**** Data to use ****

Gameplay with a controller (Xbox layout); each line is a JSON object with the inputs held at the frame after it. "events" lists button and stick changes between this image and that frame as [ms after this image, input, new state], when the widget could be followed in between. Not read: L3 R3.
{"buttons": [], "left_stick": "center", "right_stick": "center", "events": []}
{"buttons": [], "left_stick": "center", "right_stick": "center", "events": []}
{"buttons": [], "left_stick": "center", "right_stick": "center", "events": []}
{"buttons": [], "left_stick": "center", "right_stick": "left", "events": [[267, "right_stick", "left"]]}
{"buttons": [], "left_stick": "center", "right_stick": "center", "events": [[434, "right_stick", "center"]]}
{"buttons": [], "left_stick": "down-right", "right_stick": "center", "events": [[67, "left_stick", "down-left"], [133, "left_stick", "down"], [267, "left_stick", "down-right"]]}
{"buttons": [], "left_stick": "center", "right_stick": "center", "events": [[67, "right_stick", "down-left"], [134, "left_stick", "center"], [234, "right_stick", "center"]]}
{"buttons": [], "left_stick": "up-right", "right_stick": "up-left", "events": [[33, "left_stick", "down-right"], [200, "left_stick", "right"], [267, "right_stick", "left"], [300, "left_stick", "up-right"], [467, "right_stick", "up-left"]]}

****

Copy every line above exactly.

**Result for this exercise**
Gameplay with a controller (Xbox layout); each line is a JSON object with the inputs held at the frame after it. "events" lists button and stick changes between this image and that frame as [ms after this image, input, new state], when the widget could be followed in between. Not read: L3 R3.
{"buttons": [], "left_stick": "center", "right_stick": "center", "events": []}
{"buttons": [], "left_stick": "center", "right_stick": "center", "events": []}
{"buttons": [], "left_stick": "center", "right_stick": "center", "events": []}
{"buttons": [], "left_stick": "center", "right_stick": "left", "events": [[267, "right_stick", "left"]]}
{"buttons": [], "left_stick": "center", "right_stick": "center", "events": [[434, "right_stick", "center"]]}
{"buttons": [], "left_stick": "down-right", "right_stick": "center", "events": [[67, "left_stick", "down-left"], [133, "left_stick", "down"], [267, "left_stick", "down-right"]]}
{"buttons": [], "left_stick": "center", "right_stick": "center", "events": [[67, "right_stick", "down-left"], [134, "left_stick", "center"], [234, "right_stick", "center"]]}
{"buttons": [], "left_stick": "up-right", "right_stick": "up-left", "events": [[33, "left_stick", "down-right"], [200, "left_stick", "right"], [267, "right_stick", "left"], [300, "left_stick", "up-right"], [467, "right_stick", "up-left"]]}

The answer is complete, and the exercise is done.